Article Highlights

Key Takeaway:

The winning bid for the fast-tracked procurement of an open-loop payments system by Barcelona transit authority ATM came in at €3.28 million (US$3.25 million). That is less than the €4 million Covid relief grant ATM is using for the project. ATM Barcelona is rolling out open loop on an expedited basis using EMV-enabled secure-access modules, or SAMs, for its closed-loop payments terminals.

Key Data:

TransLink is adding acceptance of cards and credentials supporting Canada’s domestic debit scheme Interac to more than 5,000 fare terminals. This project will cost an estimated CA$2.1 million (US$1.6 million), including taxes. By comparison, the ATM project bid of just under €3.3 million calls for purchase and installation of 15,500 SAMs. That bid, however, does not include value-added tax, which is 21% in Spain. Including VAT increases the agency’s budget to a little more than €4.8 million.

Organizations Mentioned:

ATM (Barcelona)
• Comercia Global Payment
Planeta Informática

The winning bid for the fast-tracked procurement of an open-loop payments system by Barcelona transit authority ATM came in at €3.28 million (US$3.25 million), Mobility Payments has learned. That is less than the €4 million Covid relief grant ATM is using for the project.

Comercia Global Payments submitted the winning bid, as Mobility Payments reported early last month. The company, which is a joint venture between U.S.-based Global Payments and large Spanish retail bank CaixaBank, was believed to be the sole bidder on the project. Prospective bidders had a very short time frame in which to submit bids.

The project is noteworthy not only because ATM oversees metro, train, bus and tram networks in and around Spain’s second largest city. The project is also the largest globally to enable closed-loop contactless terminals to accept open-loop payments using new secure-access modules, or SAMs.

The winning vendor, in this case, Comercia Global Payments, will  buy and install more than 15,000 such SAMs in existing T-mobilitat (T-mobility) closed-loop contactless terminals used by ATM. Mobility Payments first reported on the project in July.

The closed-loop readers already have a separate SAM to accept the closed-loop T-mobilitat, or T-mobility card, which allows ATM to use more than one closed-loop technology for its cards. T-mobility card has been accepted in 36 municipalities within the first two zones in metropolitan Barcelona only this year. The long-delayed closed-loop project is due to be rolled out in the wider Catalonia region by 2024.

SAMs are microprocessor chips, usually in a smart card format, that can be plugged into card readers. They perform cryptographic operations for card authentication and can redirect a closed-loop transit terminal to read bank credit and debit cards or open-loop credentials in NFC wallets.

ATM hasn’t announced the results of the bid, but a representative from Comercia Global Payment confirmed last month to Mobility Payments that the company would serve as the payments service provider, or PSP, for ATM and also provide the hardware SAMs, for ATM validators.

Comercia Global Payment is a major processor and acquirer for debit and credit card payments at the retail point of sale in Spain. While the company is not providing these services as part of its recent bid, it would no doubt like to offer these services to ATM, as well.

There has been no disclosure of which vendor will be supplying the EMV-enabled SAMs, but observers believe the project will use SAMs from Brazil-based Planeta Informática.

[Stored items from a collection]
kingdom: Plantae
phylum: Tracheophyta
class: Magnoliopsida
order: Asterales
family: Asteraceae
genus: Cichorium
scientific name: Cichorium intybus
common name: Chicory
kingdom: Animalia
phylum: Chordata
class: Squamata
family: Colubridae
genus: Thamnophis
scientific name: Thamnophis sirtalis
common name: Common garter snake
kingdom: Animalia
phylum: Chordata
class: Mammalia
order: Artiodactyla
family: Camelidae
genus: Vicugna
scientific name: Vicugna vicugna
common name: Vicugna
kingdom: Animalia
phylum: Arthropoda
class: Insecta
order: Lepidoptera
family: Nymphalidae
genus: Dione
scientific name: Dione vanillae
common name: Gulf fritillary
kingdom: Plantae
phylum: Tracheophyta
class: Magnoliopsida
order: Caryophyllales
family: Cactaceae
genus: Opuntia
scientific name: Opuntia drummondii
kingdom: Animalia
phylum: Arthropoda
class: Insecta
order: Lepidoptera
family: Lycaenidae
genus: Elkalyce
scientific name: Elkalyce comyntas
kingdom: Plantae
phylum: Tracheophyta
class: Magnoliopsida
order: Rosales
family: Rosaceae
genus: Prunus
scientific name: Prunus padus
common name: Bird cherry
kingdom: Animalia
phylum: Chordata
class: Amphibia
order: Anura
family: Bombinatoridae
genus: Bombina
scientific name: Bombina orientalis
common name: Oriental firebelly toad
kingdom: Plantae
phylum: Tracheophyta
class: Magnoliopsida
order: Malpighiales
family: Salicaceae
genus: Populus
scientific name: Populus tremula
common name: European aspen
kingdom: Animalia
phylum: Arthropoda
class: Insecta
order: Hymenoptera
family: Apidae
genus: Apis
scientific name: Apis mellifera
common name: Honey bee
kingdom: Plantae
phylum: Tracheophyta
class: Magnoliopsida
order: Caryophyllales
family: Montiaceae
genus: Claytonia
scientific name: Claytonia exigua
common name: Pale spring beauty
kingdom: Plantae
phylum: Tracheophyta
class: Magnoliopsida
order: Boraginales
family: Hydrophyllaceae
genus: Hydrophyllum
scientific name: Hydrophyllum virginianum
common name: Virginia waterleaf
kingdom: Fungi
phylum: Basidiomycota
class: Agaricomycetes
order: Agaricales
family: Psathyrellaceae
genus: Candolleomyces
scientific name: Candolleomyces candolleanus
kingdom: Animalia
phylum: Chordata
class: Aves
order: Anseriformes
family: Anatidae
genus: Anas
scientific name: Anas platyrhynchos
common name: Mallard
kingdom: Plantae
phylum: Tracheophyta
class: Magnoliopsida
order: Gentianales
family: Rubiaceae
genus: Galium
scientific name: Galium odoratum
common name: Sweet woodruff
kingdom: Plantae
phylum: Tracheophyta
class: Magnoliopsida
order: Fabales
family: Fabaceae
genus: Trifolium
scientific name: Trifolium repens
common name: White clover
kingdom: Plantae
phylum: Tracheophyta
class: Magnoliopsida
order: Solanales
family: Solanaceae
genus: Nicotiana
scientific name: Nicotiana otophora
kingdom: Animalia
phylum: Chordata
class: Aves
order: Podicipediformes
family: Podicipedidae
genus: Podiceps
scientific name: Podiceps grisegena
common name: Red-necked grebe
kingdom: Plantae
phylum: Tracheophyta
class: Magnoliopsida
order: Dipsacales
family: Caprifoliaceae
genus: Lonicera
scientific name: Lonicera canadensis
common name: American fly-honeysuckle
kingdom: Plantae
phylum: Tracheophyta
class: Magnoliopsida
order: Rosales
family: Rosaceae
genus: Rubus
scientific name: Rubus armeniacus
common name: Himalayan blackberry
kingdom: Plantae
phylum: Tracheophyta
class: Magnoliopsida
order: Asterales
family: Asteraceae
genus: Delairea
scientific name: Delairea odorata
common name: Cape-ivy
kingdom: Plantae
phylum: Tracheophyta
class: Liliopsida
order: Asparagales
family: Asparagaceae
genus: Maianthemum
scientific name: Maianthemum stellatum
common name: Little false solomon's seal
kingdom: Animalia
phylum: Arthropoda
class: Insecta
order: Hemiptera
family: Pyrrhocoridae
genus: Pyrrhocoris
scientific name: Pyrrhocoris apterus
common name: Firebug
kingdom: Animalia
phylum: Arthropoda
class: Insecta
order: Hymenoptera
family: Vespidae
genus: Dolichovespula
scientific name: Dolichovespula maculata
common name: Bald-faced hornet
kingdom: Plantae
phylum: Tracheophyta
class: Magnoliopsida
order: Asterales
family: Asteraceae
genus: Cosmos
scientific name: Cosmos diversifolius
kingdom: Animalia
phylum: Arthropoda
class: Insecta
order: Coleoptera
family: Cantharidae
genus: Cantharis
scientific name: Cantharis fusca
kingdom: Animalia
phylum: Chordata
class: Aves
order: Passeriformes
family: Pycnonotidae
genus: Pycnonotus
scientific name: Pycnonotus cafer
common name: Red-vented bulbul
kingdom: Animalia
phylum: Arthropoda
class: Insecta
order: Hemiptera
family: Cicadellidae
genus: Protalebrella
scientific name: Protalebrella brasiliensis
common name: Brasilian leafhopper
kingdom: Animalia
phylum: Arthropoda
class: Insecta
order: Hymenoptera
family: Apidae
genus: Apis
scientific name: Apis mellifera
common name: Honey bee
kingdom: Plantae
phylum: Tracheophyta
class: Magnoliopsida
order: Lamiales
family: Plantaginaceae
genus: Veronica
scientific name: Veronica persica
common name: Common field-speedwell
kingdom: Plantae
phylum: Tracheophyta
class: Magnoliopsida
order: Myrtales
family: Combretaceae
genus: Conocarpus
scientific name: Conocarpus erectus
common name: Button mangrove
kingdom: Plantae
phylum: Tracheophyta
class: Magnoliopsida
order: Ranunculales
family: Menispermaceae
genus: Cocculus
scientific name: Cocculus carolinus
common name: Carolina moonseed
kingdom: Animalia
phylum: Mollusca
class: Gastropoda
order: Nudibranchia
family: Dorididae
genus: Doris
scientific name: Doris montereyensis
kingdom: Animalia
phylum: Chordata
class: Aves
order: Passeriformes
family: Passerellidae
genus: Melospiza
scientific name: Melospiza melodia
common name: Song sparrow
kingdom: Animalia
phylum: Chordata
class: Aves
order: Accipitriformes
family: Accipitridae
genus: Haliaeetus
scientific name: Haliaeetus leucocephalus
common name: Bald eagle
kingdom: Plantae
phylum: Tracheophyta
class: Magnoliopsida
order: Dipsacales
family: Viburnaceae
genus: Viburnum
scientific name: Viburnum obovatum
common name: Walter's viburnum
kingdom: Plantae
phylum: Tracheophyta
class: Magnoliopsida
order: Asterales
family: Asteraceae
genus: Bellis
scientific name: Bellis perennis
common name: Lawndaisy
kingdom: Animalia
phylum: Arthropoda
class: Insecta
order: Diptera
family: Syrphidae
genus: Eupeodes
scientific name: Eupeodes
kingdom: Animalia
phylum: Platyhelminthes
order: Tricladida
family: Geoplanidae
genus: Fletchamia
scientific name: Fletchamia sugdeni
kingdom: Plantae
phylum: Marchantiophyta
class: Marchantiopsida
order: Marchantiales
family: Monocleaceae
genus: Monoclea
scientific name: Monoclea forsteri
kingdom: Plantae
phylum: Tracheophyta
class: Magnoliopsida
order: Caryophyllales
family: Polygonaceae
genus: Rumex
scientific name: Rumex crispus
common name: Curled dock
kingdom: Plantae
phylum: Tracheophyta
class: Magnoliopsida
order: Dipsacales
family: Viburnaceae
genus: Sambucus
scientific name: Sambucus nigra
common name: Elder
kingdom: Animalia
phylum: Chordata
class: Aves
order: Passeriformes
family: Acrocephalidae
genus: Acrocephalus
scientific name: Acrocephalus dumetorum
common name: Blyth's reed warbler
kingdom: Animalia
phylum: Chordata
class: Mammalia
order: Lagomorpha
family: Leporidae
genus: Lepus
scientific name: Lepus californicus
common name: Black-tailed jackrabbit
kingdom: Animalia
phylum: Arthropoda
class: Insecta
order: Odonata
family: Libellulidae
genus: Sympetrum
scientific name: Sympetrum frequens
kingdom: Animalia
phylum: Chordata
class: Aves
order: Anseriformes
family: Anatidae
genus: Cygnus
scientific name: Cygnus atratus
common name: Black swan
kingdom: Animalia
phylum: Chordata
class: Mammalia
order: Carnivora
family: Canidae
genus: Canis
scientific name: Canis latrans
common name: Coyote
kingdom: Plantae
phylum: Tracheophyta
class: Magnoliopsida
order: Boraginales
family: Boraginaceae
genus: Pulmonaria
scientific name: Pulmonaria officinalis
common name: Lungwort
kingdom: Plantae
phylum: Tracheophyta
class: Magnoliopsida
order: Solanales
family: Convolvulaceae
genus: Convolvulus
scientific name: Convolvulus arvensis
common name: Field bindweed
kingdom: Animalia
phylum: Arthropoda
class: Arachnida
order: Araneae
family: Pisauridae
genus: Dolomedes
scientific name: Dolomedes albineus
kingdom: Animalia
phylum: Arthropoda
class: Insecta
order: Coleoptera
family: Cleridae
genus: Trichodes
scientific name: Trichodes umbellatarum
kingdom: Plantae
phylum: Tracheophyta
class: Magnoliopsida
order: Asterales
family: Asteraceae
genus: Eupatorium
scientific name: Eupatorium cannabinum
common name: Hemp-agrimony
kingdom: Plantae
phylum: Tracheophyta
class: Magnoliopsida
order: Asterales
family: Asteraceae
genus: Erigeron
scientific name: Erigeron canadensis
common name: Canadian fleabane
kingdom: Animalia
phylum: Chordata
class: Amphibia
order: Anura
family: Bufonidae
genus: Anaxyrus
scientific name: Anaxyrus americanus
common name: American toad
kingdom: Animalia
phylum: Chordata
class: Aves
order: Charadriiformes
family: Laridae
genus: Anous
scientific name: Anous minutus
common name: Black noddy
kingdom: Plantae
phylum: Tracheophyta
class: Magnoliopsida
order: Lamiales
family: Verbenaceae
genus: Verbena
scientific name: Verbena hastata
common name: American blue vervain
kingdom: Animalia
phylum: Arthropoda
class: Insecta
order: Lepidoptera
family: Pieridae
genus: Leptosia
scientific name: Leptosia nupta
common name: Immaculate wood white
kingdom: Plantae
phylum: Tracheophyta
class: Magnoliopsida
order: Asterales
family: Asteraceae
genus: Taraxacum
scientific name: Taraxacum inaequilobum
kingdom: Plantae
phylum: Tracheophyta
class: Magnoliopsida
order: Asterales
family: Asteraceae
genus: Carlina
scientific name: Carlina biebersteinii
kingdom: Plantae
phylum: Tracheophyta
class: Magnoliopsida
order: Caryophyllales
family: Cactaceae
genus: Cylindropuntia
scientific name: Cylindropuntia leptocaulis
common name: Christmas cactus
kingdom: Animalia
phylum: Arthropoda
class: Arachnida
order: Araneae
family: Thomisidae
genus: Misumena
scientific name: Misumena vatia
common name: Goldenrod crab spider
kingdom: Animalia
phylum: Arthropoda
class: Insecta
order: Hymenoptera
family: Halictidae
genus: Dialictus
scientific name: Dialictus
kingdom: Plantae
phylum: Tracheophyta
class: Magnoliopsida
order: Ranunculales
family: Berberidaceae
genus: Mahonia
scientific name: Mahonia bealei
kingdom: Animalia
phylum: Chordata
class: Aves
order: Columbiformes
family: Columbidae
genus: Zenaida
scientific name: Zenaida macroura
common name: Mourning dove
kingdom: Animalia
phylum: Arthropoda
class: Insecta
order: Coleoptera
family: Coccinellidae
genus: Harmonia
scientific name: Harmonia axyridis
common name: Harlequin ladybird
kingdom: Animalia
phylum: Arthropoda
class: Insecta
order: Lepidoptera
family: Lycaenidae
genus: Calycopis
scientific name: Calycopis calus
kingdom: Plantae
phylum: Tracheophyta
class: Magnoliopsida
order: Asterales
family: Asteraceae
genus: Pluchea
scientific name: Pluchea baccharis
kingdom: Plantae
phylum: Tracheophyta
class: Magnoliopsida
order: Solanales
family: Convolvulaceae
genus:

--- TASK DETAILS ---
Rewrite the part of the article on Barcelona's transit payments that begins at the words "Comercia Global Payments submitted" and stops after "to submit bids.", putting "partnership" in place of "joint venture".

--- WORKED SOLUTION ---
Comercia Global Payments submitted the winning bid, as Mobility Payments reported early last month. The company, which is a partnership between U.S.-based Global Payments and large Spanish retail bank CaixaBank, was believed to be the sole bidder on the project. Prospective bidders had a very short time frame in which to submit bids.